For every line below that includes the word "equipment", add one; report the final number and nothing else.

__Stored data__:
**********

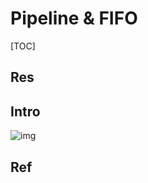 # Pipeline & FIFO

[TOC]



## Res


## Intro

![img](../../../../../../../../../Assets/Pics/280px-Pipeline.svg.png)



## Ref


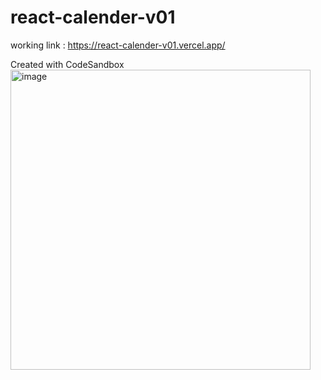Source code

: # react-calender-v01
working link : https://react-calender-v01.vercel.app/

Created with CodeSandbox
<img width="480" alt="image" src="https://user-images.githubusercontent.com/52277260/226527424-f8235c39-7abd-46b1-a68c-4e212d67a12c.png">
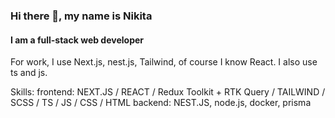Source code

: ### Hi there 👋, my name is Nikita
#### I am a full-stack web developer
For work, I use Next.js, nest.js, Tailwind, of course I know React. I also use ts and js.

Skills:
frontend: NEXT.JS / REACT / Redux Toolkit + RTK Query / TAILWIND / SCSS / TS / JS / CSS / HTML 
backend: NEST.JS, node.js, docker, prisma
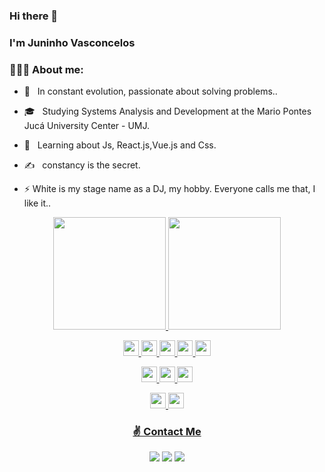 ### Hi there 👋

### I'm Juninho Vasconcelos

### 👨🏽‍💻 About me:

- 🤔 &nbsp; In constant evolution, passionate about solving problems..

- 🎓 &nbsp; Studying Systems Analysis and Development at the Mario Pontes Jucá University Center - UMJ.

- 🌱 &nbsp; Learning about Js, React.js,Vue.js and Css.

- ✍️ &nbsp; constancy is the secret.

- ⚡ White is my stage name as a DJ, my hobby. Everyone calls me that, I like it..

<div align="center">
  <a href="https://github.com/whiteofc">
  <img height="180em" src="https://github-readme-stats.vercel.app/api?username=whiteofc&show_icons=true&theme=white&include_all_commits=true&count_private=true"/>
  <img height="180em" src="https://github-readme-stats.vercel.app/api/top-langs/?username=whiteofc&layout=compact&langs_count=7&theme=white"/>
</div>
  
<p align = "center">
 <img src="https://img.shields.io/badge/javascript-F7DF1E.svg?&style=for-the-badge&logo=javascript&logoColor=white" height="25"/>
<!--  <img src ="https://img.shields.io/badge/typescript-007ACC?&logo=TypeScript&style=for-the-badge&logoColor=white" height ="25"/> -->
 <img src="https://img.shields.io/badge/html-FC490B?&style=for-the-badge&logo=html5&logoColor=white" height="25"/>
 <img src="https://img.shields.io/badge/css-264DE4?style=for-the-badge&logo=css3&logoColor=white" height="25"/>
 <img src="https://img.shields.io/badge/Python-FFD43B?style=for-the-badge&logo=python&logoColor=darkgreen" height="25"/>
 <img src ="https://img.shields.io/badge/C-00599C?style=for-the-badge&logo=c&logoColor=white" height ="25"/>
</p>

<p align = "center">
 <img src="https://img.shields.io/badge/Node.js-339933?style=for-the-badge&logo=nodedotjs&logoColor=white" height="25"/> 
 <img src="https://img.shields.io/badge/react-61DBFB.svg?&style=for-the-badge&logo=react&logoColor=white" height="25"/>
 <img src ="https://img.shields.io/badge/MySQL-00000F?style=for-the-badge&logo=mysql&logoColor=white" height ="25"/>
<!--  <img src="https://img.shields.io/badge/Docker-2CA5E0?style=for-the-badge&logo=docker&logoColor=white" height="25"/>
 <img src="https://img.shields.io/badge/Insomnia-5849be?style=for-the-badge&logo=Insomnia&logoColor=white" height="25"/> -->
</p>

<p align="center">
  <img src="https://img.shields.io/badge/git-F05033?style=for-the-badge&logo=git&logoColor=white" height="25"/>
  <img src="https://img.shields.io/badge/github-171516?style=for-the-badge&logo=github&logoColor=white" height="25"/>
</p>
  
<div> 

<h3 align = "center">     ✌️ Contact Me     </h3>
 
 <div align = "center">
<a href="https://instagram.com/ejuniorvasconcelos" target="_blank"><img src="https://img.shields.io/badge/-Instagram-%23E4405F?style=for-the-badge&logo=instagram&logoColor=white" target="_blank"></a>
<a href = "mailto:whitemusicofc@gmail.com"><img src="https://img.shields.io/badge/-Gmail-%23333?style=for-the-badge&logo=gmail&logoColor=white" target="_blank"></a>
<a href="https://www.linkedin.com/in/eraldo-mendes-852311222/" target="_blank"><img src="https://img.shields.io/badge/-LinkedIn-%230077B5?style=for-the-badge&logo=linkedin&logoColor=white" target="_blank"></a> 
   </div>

**********

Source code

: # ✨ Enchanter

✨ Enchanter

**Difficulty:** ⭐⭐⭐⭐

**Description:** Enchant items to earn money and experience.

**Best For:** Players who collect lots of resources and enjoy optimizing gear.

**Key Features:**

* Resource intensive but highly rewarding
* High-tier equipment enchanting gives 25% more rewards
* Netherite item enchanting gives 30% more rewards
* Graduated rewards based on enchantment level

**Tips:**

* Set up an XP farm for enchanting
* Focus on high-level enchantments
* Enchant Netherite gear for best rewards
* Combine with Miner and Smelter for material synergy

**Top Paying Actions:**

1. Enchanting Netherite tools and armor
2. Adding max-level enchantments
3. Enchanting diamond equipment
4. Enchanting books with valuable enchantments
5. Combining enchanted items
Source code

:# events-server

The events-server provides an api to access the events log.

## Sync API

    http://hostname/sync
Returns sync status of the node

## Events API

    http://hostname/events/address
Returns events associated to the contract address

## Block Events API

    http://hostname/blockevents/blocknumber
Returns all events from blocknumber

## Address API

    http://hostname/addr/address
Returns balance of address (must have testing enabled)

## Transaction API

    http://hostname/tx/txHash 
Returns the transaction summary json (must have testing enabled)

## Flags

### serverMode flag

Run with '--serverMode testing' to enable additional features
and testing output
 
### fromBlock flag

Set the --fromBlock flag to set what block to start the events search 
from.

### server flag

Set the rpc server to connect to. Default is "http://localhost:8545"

**********

__Your solution__: 2